(Saved entries)

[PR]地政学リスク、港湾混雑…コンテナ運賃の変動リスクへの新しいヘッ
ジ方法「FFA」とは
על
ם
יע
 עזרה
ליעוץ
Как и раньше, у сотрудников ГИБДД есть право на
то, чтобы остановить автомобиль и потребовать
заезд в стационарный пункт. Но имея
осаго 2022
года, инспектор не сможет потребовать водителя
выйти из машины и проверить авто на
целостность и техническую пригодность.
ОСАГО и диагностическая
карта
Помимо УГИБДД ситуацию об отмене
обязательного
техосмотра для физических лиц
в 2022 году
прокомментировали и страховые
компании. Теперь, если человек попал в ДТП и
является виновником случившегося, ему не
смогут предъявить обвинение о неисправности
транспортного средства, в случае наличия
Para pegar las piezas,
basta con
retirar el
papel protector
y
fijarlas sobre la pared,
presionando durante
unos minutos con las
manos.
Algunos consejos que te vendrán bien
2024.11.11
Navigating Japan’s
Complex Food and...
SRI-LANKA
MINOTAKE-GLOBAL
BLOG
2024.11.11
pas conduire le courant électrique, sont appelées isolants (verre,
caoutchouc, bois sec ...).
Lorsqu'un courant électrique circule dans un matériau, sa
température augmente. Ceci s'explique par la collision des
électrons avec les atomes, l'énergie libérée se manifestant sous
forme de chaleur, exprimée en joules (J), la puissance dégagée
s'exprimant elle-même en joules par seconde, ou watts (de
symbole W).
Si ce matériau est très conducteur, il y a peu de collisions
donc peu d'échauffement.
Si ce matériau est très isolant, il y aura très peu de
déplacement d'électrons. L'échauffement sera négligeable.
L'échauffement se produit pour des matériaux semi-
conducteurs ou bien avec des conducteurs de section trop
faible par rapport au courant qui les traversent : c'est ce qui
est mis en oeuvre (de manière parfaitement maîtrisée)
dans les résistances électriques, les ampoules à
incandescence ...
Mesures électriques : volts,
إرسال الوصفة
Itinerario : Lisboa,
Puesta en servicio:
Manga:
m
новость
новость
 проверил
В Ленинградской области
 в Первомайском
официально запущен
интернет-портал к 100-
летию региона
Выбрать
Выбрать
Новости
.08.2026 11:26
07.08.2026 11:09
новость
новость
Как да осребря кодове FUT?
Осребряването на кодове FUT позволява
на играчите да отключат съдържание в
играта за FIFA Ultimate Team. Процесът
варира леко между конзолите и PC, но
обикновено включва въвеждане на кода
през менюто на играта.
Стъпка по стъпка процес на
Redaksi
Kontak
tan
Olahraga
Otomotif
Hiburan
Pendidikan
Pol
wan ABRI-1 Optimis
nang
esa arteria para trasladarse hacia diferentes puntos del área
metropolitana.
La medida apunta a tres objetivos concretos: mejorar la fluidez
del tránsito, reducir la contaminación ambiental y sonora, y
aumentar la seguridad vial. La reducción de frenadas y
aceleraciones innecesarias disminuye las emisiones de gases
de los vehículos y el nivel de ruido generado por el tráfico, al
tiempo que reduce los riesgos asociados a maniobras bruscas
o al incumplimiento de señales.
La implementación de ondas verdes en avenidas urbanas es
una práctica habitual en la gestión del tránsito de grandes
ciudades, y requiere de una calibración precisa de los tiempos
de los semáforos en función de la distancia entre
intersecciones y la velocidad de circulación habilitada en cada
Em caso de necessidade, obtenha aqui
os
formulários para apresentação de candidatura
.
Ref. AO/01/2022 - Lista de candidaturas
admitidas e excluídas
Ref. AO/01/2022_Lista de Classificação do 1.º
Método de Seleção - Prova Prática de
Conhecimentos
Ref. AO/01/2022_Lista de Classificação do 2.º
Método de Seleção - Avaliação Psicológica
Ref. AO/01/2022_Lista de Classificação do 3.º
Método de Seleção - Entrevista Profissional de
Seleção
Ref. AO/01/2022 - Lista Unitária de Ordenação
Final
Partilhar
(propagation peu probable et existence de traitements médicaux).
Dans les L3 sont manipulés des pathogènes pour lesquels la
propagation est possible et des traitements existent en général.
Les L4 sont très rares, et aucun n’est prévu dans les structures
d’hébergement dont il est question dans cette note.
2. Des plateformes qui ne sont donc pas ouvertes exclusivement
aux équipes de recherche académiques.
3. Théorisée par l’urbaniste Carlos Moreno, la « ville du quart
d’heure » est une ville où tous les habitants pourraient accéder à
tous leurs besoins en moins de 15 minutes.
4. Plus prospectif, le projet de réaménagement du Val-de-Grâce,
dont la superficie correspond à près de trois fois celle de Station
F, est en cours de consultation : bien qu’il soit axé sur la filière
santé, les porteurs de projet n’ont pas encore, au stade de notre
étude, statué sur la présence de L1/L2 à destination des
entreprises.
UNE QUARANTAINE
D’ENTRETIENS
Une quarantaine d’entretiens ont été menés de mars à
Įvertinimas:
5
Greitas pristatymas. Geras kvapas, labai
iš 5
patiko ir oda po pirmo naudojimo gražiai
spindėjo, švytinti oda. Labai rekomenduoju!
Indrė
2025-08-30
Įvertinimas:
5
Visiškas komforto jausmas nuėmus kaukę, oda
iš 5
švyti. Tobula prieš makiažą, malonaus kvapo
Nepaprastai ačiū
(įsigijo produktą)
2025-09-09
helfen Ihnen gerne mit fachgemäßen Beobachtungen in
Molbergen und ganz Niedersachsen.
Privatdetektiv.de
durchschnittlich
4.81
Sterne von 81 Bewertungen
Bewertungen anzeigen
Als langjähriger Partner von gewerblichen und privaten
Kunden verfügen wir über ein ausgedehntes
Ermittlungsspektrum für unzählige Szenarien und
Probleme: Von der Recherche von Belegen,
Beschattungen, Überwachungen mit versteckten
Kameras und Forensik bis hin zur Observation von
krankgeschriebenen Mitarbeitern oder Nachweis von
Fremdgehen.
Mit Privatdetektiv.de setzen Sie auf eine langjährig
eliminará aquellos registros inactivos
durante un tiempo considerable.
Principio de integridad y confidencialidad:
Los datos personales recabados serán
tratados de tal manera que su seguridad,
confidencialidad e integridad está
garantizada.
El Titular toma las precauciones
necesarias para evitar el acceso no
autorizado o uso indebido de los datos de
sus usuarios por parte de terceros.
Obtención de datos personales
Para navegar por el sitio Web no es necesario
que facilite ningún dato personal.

## Work to be completed
An exact repetition of all the records above is required.

## Exercise answer
[PR]地政学リスク、港湾混雑…コンテナ運賃の変動リスクへの新しいヘッ
ジ方法「FFA」とは
על
ם
יע
 עזרה
ליעוץ
Как и раньше, у сотрудников ГИБДД есть право на
то, чтобы остановить автомобиль и потребовать
заезд в стационарный пункт. Но имея
осаго 2022
года, инспектор не сможет потребовать водителя
выйти из машины и проверить авто на
целостность и техническую пригодность.
ОСАГО и диагностическая
карта
Помимо УГИБДД ситуацию об отмене
обязательного
техосмотра для физических лиц
в 2022 году
прокомментировали и страховые
компании. Теперь, если человек попал в ДТП и
является виновником случившегося, ему не
смогут предъявить обвинение о неисправности
транспортного средства, в случае наличия
Para pegar las piezas,
basta con
retirar el
papel protector
y
fijarlas sobre la pared,
presionando durante
unos minutos con las
manos.
Algunos consejos que te vendrán bien
2024.11.11
Navigating Japan’s
Complex Food and...
SRI-LANKA
MINOTAKE-GLOBAL
BLOG
2024.11.11
pas conduire le courant électrique, sont appelées isolants (verre,
caoutchouc, bois sec ...).
Lorsqu'un courant électrique circule dans un matériau, sa
température augmente. Ceci s'explique par la collision des
électrons avec les atomes, l'énergie libérée se manifestant sous
forme de chaleur, exprimée en joules (J), la puissance dégagée
s'exprimant elle-même en joules par seconde, ou watts (de
symbole W).
Si ce matériau est très conducteur, il y a peu de collisions
donc peu d'échauffement.
Si ce matériau est très isolant, il y aura très peu de
déplacement d'électrons. L'échauffement sera négligeable.
L'échauffement se produit pour des matériaux semi-
conducteurs ou bien avec des conducteurs de section trop
faible par rapport au courant qui les traversent : c'est ce qui
est mis en oeuvre (de manière parfaitement maîtrisée)
dans les résistances électriques, les ampoules à
incandescence ...
Mesures électriques : volts,
إرسال الوصفة
Itinerario : Lisboa,
Puesta en servicio:
Manga:
m
новость
новость
 проверил
В Ленинградской области
 в Первомайском
официально запущен
интернет-портал к 100-
летию региона
Выбрать
Выбрать
Новости
.08.2026 11:26
07.08.2026 11:09
новость
новость
Как да осребря кодове FUT?
Осребряването на кодове FUT позволява
на играчите да отключат съдържание в
играта за FIFA Ultimate Team. Процесът
варира леко между конзолите и PC, но
обикновено включва въвеждане на кода
през менюто на играта.
Стъпка по стъпка процес на
Redaksi
Kontak
tan
Olahraga
Otomotif
Hiburan
Pendidikan
Pol
wan ABRI-1 Optimis
nang
esa arteria para trasladarse hacia diferentes puntos del área
metropolitana.
La medida apunta a tres objetivos concretos: mejorar la fluidez
del tránsito, reducir la contaminación ambiental y sonora, y
aumentar la seguridad vial. La reducción de frenadas y
aceleraciones innecesarias disminuye las emisiones de gases
de los vehículos y el nivel de ruido generado por el tráfico, al
tiempo que reduce los riesgos asociados a maniobras bruscas
o al incumplimiento de señales.
La implementación de ondas verdes en avenidas urbanas es
una práctica habitual en la gestión del tránsito de grandes
ciudades, y requiere de una calibración precisa de los tiempos
de los semáforos en función de la distancia entre
intersecciones y la velocidad de circulación habilitada en cada
Em caso de necessidade, obtenha aqui
os
formulários para apresentação de candidatura
.
Ref. AO/01/2022 - Lista de candidaturas
admitidas e excluídas
Ref. AO/01/2022_Lista de Classificação do 1.º
Método de Seleção - Prova Prática de
Conhecimentos
Ref. AO/01/2022_Lista de Classificação do 2.º
Método de Seleção - Avaliação Psicológica
Ref. AO/01/2022_Lista de Classificação do 3.º
Método de Seleção - Entrevista Profissional de
Seleção
Ref. AO/01/2022 - Lista Unitária de Ordenação
Final
Partilhar
(propagation peu probable et existence de traitements médicaux).
Dans les L3 sont manipulés des pathogènes pour lesquels la
propagation est possible et des traitements existent en général.
Les L4 sont très rares, et aucun n’est prévu dans les structures
d’hébergement dont il est question dans cette note.
2. Des plateformes qui ne sont donc pas ouvertes exclusivement
aux équipes de recherche académiques.
3. Théorisée par l’urbaniste Carlos Moreno, la « ville du quart
d’heure » est une ville où tous les habitants pourraient accéder à
tous leurs besoins en moins de 15 minutes.
4. Plus prospectif, le projet de réaménagement du Val-de-Grâce,
dont la superficie correspond à près de trois fois celle de Station
F, est en cours de consultation : bien qu’il soit axé sur la filière
santé, les porteurs de projet n’ont pas encore, au stade de notre
étude, statué sur la présence de L1/L2 à destination des
entreprises.
UNE QUARANTAINE
D’ENTRETIENS
Une quarantaine d’entretiens ont été menés de mars à
Įvertinimas:
5
Greitas pristatymas. Geras kvapas, labai
iš 5
patiko ir oda po pirmo naudojimo gražiai
spindėjo, švytinti oda. Labai rekomenduoju!
Indrė
2025-08-30
Įvertinimas:
5
Visiškas komforto jausmas nuėmus kaukę, oda
iš 5
švyti. Tobula prieš makiažą, malonaus kvapo
Nepaprastai ačiū
(įsigijo produktą)
2025-09-09
helfen Ihnen gerne mit fachgemäßen Beobachtungen in
Molbergen und ganz Niedersachsen.
Privatdetektiv.de
durchschnittlich
4.81
Sterne von 81 Bewertungen
Bewertungen anzeigen
Als langjähriger Partner von gewerblichen und privaten
Kunden verfügen wir über ein ausgedehntes
Ermittlungsspektrum für unzählige Szenarien und
Probleme: Von der Recherche von Belegen,
Beschattungen, Überwachungen mit versteckten
Kameras und Forensik bis hin zur Observation von
krankgeschriebenen Mitarbeitern oder Nachweis von
Fremdgehen.
Mit Privatdetektiv.de setzen Sie auf eine langjährig
eliminará aquellos registros inactivos
durante un tiempo considerable.
Principio de integridad y confidencialidad:
Los datos personales recabados serán
tratados de tal manera que su seguridad,
confidencialidad e integridad está
garantizada.
El Titular toma las precauciones
necesarias para evitar el acceso no
autorizado o uso indebido de los datos de
sus usuarios por parte de terceros.
Obtención de datos personales
Para navegar por el sitio Web no es necesario
que facilite ningún dato personal.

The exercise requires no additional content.